Jon made direct eye-contact with Sam. "It was me."
"Harley and Tomas are in prison on twenty-thousand-dollar bail. You know that, right?"
"We know."
"For doing the exact same thing you did."
Gavin muttered, "It was supposed to be easier—"
"You thought robbing a hospital would be easy?"
"Chris was supposed to look like an innocent bystander. But Dave pulled a gun and... now he looks guilty."
"He is guilty."
"I know."
Sam rocked slowly on the stool. "Despicable. All the violence and lies surrounding the goddamn Vaccine... and I'm the only one who sees it."
"We're sorry, Sam."
"The news reports haven't confirmed if anything was stolen. Your little mission... did it work?"
"That's why we're here." Gav reached in his pocket and removed a leather scroll. He untied it, unrolled it, and revealed two syringes partially filled with yellow liquid. "They're yours if you want them."
Aimee looked at her husband. When he didn't speak, she spoke for him. "This is a huge decision, boys... and you know how we feel about it. If you can give us a day or two to decide, Sam and I need to—"
"No." Sam dropped the stool on all fours. "We don't want it."
* * *
The Lasker's front door was unlocked. Jon barged inside.
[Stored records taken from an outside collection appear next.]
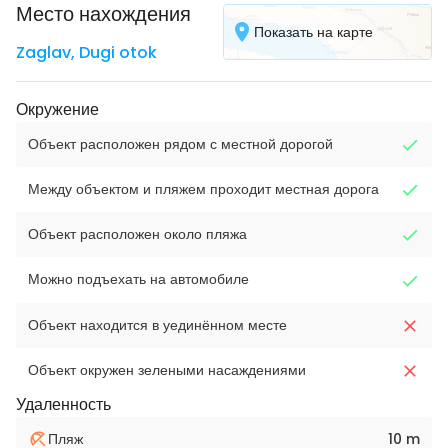
Место нахождения
Показать на карте
Zaglav
,
Dugi otok
Окружение
Объект расположен рядом с местной дорогой
Между объектом и пляжем проходит местная дорога
Объект расположен около пляжа
Можно подъехать на автомобиле
Объект находится в уединённом месте
Объект окружен зелеными насаждениями
Удаленность
Пляж
10 m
Hannah's dad was sitting at the dining room table. He tipped his newspaper and stared at Jon over his bifocals. "You don't knock anymore, young man?"
"I need to see her."
"She's asleep. She doesn't want—"
Jon ignored the old man and dashed to the stairs. The newspaper crinkled behind him and a chair clattered to the floor, but he was already at the top step, stumbling down the hallway, grabbing the knob to Hannah's room, and slamming open the door.